Start of Block

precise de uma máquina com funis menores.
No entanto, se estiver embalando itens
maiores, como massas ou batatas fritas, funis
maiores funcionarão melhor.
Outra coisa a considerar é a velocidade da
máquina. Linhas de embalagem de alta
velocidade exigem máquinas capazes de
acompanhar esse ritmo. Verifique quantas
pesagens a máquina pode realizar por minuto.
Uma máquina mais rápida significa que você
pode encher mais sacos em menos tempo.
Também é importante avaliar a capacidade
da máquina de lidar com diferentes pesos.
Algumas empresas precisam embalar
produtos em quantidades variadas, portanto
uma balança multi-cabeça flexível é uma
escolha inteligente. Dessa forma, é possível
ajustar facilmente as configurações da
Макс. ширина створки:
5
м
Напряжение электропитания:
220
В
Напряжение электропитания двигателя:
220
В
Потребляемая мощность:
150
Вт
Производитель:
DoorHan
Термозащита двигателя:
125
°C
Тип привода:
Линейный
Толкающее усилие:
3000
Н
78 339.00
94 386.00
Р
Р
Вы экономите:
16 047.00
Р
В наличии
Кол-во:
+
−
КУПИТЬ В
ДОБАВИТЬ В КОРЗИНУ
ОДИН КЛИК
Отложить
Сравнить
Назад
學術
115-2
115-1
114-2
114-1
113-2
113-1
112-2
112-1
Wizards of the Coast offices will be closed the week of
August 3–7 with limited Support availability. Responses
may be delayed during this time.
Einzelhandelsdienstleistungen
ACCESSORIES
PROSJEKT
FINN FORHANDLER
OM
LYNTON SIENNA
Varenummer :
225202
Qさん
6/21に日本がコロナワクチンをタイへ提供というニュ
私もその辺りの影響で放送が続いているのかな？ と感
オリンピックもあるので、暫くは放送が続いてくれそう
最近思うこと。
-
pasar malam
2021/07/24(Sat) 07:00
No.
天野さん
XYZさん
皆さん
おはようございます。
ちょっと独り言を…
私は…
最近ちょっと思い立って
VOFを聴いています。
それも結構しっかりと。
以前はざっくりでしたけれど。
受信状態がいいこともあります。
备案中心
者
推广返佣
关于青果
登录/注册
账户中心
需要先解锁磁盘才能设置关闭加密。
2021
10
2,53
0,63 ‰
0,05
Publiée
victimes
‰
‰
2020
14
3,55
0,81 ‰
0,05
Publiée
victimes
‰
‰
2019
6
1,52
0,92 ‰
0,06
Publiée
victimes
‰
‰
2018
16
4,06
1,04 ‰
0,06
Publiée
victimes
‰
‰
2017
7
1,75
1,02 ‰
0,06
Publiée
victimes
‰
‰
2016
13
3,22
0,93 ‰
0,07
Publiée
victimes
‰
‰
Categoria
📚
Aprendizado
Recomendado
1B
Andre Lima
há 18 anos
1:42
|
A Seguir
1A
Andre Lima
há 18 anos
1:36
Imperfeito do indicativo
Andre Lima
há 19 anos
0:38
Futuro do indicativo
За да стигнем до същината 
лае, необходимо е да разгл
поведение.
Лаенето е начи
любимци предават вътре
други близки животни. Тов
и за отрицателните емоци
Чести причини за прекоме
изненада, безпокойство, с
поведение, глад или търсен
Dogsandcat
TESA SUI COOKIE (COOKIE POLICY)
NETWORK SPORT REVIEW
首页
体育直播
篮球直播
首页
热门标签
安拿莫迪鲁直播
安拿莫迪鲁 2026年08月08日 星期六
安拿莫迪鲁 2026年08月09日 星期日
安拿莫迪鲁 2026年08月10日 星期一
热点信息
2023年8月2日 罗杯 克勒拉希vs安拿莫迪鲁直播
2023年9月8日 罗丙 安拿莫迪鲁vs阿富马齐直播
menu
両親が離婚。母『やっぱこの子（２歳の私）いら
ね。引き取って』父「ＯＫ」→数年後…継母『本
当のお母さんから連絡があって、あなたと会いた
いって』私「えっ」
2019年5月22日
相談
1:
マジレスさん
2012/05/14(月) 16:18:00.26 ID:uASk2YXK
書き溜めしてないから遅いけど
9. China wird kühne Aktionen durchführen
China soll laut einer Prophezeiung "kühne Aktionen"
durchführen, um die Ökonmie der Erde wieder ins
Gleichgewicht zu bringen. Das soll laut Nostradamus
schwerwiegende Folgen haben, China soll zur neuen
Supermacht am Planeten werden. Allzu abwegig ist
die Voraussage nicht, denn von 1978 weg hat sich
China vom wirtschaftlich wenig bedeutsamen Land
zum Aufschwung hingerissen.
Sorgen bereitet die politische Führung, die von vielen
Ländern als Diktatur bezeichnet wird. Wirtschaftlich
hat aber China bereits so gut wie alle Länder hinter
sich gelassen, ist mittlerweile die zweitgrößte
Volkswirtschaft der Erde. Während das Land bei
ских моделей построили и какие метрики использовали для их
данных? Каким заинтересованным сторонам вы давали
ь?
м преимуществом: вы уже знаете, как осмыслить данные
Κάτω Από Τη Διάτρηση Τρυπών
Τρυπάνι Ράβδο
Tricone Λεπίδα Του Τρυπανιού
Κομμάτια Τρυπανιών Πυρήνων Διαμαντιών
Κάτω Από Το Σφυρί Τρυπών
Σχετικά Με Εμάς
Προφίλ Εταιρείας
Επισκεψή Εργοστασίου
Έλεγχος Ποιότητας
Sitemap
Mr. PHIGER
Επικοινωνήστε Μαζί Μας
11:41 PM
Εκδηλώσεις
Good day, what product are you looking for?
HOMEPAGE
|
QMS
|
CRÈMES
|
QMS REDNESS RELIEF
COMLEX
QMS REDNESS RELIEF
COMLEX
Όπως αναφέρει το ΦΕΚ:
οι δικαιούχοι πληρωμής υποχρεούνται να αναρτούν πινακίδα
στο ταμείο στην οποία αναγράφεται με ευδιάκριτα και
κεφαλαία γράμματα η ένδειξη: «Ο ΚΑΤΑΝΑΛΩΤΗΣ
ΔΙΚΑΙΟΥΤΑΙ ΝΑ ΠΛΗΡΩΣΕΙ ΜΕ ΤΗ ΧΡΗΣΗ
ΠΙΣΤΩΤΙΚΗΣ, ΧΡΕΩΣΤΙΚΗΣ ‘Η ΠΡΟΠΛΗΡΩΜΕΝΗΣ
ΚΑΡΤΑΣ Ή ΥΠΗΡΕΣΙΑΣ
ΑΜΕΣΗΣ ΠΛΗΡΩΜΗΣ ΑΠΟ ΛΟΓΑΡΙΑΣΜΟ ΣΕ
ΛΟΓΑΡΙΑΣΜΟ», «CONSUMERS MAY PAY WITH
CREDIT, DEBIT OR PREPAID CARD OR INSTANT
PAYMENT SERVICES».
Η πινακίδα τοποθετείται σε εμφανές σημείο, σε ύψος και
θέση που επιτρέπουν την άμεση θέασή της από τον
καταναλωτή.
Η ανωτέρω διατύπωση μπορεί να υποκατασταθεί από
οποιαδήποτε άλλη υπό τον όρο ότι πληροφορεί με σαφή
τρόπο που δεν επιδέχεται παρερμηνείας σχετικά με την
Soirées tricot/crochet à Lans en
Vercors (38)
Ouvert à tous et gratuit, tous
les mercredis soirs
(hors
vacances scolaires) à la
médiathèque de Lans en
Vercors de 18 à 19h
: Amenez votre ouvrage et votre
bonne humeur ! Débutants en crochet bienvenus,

End of Block

→ TASK DETAILS
Count every line of the data above that includes the word "durchführen", then state the total and nothing more.

→ RESPONSE TO THIS EXERCISE
2